**WHAT THE EXERCISE ASKS:**
Determine how many lines in the listing contain the string "longitudinal"; respond with the number alone.

**EXERCISE INPUTS:**
▬▬▬▬▬▬

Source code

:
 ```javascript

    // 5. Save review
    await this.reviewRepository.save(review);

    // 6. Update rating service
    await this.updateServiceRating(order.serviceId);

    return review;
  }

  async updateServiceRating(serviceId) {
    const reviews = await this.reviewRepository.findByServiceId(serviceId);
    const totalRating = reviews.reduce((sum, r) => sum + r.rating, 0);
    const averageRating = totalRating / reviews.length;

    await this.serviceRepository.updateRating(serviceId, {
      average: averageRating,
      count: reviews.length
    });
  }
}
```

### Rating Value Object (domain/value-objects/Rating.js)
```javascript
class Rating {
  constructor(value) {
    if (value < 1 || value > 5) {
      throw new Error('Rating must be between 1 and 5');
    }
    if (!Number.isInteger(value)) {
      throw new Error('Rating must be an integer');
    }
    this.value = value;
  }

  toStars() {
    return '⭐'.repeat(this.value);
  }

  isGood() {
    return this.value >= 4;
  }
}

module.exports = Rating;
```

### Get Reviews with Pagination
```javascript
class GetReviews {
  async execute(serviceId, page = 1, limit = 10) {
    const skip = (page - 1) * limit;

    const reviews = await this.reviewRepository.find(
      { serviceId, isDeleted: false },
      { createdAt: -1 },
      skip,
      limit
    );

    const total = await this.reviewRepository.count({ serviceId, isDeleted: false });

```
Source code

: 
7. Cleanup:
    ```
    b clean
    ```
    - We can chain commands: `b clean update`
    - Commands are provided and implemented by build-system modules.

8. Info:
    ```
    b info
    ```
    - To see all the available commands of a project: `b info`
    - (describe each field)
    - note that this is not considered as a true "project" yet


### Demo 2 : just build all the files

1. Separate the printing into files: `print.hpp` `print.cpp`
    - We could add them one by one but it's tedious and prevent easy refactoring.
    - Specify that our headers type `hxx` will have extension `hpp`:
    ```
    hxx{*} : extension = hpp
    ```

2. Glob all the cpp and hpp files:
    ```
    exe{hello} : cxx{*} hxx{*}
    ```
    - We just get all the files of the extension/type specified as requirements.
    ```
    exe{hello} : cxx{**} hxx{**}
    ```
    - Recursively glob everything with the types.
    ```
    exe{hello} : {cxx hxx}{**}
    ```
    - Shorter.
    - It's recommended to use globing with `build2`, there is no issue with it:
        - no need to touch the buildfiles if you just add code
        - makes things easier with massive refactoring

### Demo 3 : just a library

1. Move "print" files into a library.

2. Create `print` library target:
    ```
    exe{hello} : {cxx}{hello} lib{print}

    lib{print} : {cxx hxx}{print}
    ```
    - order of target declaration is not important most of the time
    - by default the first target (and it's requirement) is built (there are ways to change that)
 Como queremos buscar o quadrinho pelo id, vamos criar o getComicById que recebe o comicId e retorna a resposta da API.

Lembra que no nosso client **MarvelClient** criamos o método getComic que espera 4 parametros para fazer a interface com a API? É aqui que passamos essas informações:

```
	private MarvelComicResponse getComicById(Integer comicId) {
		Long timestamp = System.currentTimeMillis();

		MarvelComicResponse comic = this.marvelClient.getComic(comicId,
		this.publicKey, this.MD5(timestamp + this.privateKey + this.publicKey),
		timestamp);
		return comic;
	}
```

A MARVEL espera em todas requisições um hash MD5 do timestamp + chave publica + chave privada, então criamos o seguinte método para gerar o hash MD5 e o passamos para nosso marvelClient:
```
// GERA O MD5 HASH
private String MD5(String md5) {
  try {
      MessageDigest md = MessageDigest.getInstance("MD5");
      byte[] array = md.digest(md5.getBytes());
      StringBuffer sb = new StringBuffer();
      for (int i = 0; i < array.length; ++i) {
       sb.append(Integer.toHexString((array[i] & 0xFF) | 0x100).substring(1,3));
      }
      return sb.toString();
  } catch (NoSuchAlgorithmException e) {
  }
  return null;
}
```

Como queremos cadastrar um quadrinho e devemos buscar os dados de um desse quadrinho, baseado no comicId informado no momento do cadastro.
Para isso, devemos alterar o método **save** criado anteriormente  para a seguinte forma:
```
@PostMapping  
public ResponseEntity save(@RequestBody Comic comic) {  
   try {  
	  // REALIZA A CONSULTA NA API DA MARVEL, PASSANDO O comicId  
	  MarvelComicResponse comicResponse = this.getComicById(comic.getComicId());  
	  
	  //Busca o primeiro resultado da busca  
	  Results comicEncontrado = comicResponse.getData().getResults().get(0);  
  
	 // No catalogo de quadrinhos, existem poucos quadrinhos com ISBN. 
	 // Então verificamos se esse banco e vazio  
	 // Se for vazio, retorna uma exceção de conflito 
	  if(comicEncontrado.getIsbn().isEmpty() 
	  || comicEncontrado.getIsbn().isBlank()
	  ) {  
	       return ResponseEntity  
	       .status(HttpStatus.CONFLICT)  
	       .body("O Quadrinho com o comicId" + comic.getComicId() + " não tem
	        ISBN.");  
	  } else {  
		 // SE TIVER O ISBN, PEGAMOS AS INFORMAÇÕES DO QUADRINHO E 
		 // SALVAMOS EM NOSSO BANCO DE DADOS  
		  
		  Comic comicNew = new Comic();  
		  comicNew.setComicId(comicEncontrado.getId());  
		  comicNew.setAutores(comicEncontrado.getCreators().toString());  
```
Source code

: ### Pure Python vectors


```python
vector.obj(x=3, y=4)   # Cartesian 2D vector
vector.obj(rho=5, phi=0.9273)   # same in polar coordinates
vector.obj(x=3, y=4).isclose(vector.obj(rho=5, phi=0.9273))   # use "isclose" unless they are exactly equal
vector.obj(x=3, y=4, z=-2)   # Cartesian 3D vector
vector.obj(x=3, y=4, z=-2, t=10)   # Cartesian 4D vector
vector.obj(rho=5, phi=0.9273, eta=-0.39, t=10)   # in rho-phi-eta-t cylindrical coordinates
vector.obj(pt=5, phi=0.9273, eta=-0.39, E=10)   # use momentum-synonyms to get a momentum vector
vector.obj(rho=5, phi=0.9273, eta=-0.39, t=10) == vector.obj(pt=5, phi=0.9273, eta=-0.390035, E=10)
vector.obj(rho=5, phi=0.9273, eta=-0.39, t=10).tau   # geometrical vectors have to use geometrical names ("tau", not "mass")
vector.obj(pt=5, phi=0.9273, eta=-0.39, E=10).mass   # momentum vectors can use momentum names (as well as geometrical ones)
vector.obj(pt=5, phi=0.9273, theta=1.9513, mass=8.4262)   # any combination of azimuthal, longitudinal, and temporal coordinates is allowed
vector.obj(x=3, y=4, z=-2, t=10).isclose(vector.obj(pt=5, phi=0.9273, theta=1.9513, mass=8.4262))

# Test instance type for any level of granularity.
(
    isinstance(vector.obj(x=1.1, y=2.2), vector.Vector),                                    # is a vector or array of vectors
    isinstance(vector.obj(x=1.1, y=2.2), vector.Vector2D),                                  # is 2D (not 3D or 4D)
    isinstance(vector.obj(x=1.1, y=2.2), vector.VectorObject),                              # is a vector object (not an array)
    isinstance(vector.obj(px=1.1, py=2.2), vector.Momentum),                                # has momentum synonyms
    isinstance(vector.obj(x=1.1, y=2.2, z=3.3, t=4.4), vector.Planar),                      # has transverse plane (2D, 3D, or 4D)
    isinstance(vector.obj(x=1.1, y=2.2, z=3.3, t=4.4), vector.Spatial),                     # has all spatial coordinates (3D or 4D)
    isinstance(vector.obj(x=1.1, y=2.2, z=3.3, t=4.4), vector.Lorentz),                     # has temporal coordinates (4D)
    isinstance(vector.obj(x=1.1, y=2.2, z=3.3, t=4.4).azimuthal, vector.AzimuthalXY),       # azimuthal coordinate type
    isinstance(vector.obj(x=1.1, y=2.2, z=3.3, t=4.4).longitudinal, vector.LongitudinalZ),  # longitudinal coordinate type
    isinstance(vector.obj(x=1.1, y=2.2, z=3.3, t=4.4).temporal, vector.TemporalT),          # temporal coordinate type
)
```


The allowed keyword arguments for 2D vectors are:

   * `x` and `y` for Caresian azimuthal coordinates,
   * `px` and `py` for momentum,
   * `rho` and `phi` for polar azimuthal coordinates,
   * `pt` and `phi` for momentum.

▬▬▬▬▬▬

**TASK RESPONSE:**
2